龔小諾終於道出了一切都一切,這個局埋的太久了。
“鳳梟,你簡直不是人,不是人,你四年前就開始布局了,你是魔鬼,魔鬼!”
“我不吃人血哺的雪蓮,我不草菅人命,我不虐待男童,周陽侯,魔鬼一說,我龔小諾可比不上你。”
“不過周丞相你也別惱了,為讓你這種多疑的人落入圈套,我也付出了很多代價,不是嗎?”
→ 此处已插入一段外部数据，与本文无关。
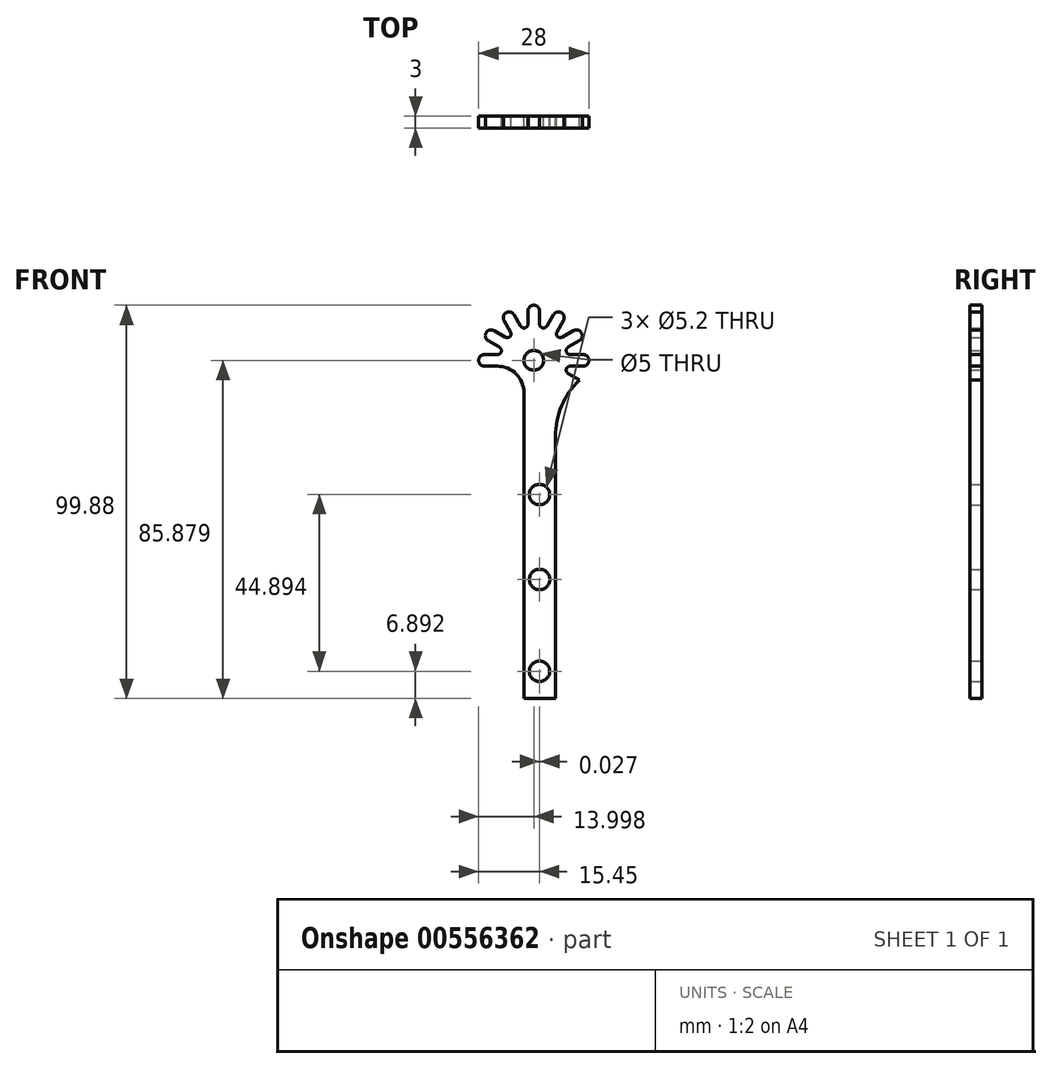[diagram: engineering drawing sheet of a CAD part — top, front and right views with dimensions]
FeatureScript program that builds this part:
annotation { "Feature Type Name" : "Feature", "Feature Type Description" : "" }
export const myFeature = defineFeature(function(context is Context, id is Id, definition is map)
    precondition{}
    {
        {
            var Q0;
            Q0=qCreatedBy(makeId("Front.planeOp"),FACE);
            var sketch = newSketch(context, id + "F0", { "sketchPlane" : qUnion([Q0])});
            skCircle(sketch, "E0", {"center": v(-2.37, 26.77) * mm, "radius": 2.5 * mm});
            skArc(sketch, "E1", {"start": v(4.44, 14.54) * mm, "mid": v(4.72, 38.84) * mm, "end": v(-16.37, 26.77) * mm, "construction": true});
            skLineSegment(sketch, "E2.bottom", {"start": v(-4.87, 26.77) * mm, "end": v(0.13, 26.77) * mm, "construction": true});
            skLineSegment(sketch, "E2.left", {"start": v(-4.87, 26.77) * mm, "end": v(-4.87, 26.47) * mm, "construction": true});
            skLineSegment(sketch, "E3", {"start": v(11.63, 26.77) * mm, "end": v(10.16, 26.77) * mm, "construction": true});
            skLineSegment(sketch, "E4", {"start": v(-11.6, 28.24) * mm, "end": v(-14.9, 28.24) * mm});
            skArc(sketch, "E5", {"start": v(-14.9, 28.24) * mm, "mid": v(-16.37, 26.77) * mm, "end": v(-14.9, 25.3) * mm});
            skLineSegment(sketch, "E6", {"start": v(-14.9, 25.3) * mm, "end": v(-11.6, 25.3) * mm});
            skArc(sketch, "E7.1.0", {"start": v(-12.48, 34.3) * mm, "mid": v(-14.5, 33.77) * mm, "end": v(-13.96, 31.75) * mm});
            skLineSegment(sketch, "E7.1.1", {"start": v(-9.63, 32.66) * mm, "end": v(-12.48, 34.3) * mm});
            skLineSegment(sketch, "E7.1.2", {"start": v(-13.96, 31.75) * mm, "end": v(-11.1, 30.1) * mm});
            skArc(sketch, "E7.2.0", {"start": v(-7.36, 38.35) * mm, "mid": v(-9.37, 38.9) * mm, "end": v(-9.91, 36.88) * mm});
            skLineSegment(sketch, "E7.2.1", {"start": v(-5.71, 35.5) * mm, "end": v(-7.36, 38.35) * mm});
            skLineSegment(sketch, "E7.2.2", {"start": v(-9.91, 36.88) * mm, "end": v(-8.27, 34.03) * mm});
            skArc(sketch, "E7.3.0", {"start": v(-0.9, 39.3) * mm, "mid": v(-2.37, 40.77) * mm, "end": v(-3.85, 39.3) * mm});
            skLineSegment(sketch, "E7.3.1", {"start": v(-0.9, 36) * mm, "end": v(-0.9, 39.3) * mm});
            skLineSegment(sketch, "E7.3.2", {"start": v(-3.85, 39.3) * mm, "end": v(-3.85, 36) * mm});
            skArc(sketch, "E7.4.0", {"start": v(5.17, 36.88) * mm, "mid": v(4.63, 38.9) * mm, "end": v(2.62, 38.35) * mm});
            skLineSegment(sketch, "E7.4.1", {"start": v(3.53, 34.03) * mm, "end": v(5.17, 36.88) * mm});
            skLineSegment(sketch, "E7.4.2", {"start": v(2.62, 38.35) * mm, "end": v(0.97, 35.5) * mm});
            skArc(sketch, "E7.5.0", {"start": v(9.22, 31.75) * mm, "mid": v(9.76, 33.77) * mm, "end": v(7.74, 34.3) * mm});
            skLineSegment(sketch, "E7.5.1", {"start": v(6.37, 30.1) * mm, "end": v(9.22, 31.75) * mm});
            skLineSegment(sketch, "E7.5.2", {"start": v(7.74, 34.3) * mm, "end": v(4.9, 32.66) * mm});
            skArc(sketch, "E7.6.0", {"start": v(10.16, 25.3) * mm, "mid": v(11.63, 26.77) * mm, "end": v(10.16, 28.24) * mm});
            skLineSegment(sketch, "E7.6.1", {"start": v(6.87, 25.3) * mm, "end": v(10.16, 25.3) * mm});
            skLineSegment(sketch, "E7.6.2", {"start": v(10.16, 28.24) * mm, "end": v(6.87, 28.24) * mm});
            skLineSegment(sketch, "E7.anchor1", {"start": v(-2.37, 26.77) * mm, "end": v(-4.87, 26.47) * mm, "construction": true});
            skLineSegment(sketch, "E7.anchor2", {"start": v(-2.37, 26.77) * mm, "end": v(0.11, 27.06) * mm, "construction": true});
            skArc(sketch, "E8", {"start": v(-11.6, 28.24) * mm, "mid": v(-10.64, 28.98) * mm, "end": v(-11.1, 30.1) * mm});
            skArc(sketch, "E9.1.0", {"start": v(-9.63, 32.66) * mm, "mid": v(-8.43, 32.82) * mm, "end": v(-8.27, 34.03) * mm});
            skArc(sketch, "E9.2.0", {"start": v(-5.71, 35.5) * mm, "mid": v(-4.59, 35.04) * mm, "end": v(-3.85, 36) * mm});
            skArc(sketch, "E9.3.0", {"start": v(-0.9, 36) * mm, "mid": v(-0.15, 35.04) * mm, "end": v(0.97, 35.5) * mm});
            skArc(sketch, "E9.4.0", {"start": v(3.53, 34.03) * mm, "mid": v(3.68, 32.82) * mm, "end": v(4.9, 32.66) * mm});
            skArc(sketch, "E9.5.0", {"start": v(6.37, 30.1) * mm, "mid": v(5.9, 28.98) * mm, "end": v(6.87, 28.24) * mm});
            skArc(sketch, "E9.6.0", {"start": v(6.87, 25.3) * mm, "mid": v(5.9, 24.55) * mm, "end": v(6.37, 23.43) * mm});
            skLineSegment(sketch, "E9.anchor1", {"start": v(-2.37, 26.77) * mm, "end": v(-4.84, 27.16) * mm, "construction": true});
            skLineSegment(sketch, "E9.anchor2", {"start": v(-2.37, 26.77) * mm, "end": v(0.1, 26.37) * mm, "construction": true});
            skLineSegment(sketch, "E10", {"start": v(6.37, 23.43) * mm, "end": v(9.22, 21.78) * mm});
            skArc(sketch, "E11", {"start": v(-4.87, 18.56) * mm, "mid": v(-6.85, 23.32) * mm, "end": v(-11.6, 25.3) * mm});
            skLineSegment(sketch, "E12", {"start": v(-4.87, 18.56) * mm, "end": v(-4.87, -27.23) * mm});
            skLineSegment(sketch, "E13", {"start": v(3.13, -27.23) * mm, "end": v(3.13, 7.42) * mm});
            skArc(sketch, "E14", {"start": v(9.22, 21.78) * mm, "mid": v(4.72, 15.22) * mm, "end": v(3.13, 7.42) * mm});
            skLineSegment(sketch, "E15.trimOffspring", {"start": v(3.13, 7.42) * mm, "end": v(3.13, -27.23) * mm, "construction": true});
            skLineSegment(sketch, "E16.trimOffspring", {"start": v(-4.87, 18.56) * mm, "end": v(-4.87, -27.23) * mm, "construction": true});
            skLineSegment(sketch, "E17.trimOffspring", {"start": v(3.13, 25.9) * mm, "end": v(6.87, 25.3) * mm, "construction": true});
            skLineSegment(sketch, "E18.trimOffspring", {"start": v(0.13, 26.77) * mm, "end": v(-4.87, 26.77) * mm, "construction": true});
            skLineSegment(sketch, "E19", {"start": v(-4.87, -27.23) * mm, "end": v(-4.87, -59.1) * mm});
            skLineSegment(sketch, "E20", {"start": v(-4.87, -59.1) * mm, "end": v(3.13, -59.1) * mm});
            skLineSegment(sketch, "E21", {"start": v(3.13, -59.1) * mm, "end": v(3.13, -27.23) * mm});
            skCircle(sketch, "E22", {"center": v(-0.92, -7.32) * mm, "radius": 2.6 * mm});
            skCircle(sketch, "E23", {"center": v(-0.9, -28.9) * mm, "radius": 2.6 * mm});
            skCircle(sketch, "E24", {"center": v(-0.92, -52.22) * mm, "radius": 2.6 * mm});
            skSolve(sketch);
        }
        {
            var Q0;
            Q0=makeQuery(id+"F0.imprint","IMPRINT",FACE,{"disambiguationData":[TD([[makeQuery(id+"F0.imprint","IMPRINT",EDGE,{"derivedFrom":sQuery(id+"F0.wireOp",EDGE,"E0")}),-1.0]])]});
            extrude(context, id + "F1", {"entities" : qUnion([Q0]), "depth" : 3 * mm, "offsetDistance" : 25.4 * mm});
        }
    });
“鳳梟殺了我,殺了我,不然我就殺了你。”周陽侯發狂的大叫,眼中流著血淚。
“唉,人生在世,想死很容易,丞相也不要演戲了,你不是想死嗎?那我今天就滿足你的任何要求,劊子手,進來吧。”龔小諾喚進早就在外準備的人。
粗壯的人扛著鋼刀進入,寒光印上了周陽侯的眼。
“你連劊子手都準備了。”周陽侯一下沒了氣勢,人癱軟在地,他真的沒有翻身之地了。
“怎麼著,丞相,以為皇上會把你推至午門斬首嗎?本來是這樣的,但是吧,皇上覺得夜長夢多,再加上當眾斬首,人多手雜,皇上怕有人劫法場,所以決定在牢房就斬了你,保險一些,不過你也不用擔心,皇上會用另一名死刑犯代替你,蒙麵上午門斬台,周丞相你說皇上是不是想的很周到了?周陽侯作為有史以來第一個在地牢被斬首的丞相,可是要好好感謝皇上才是。”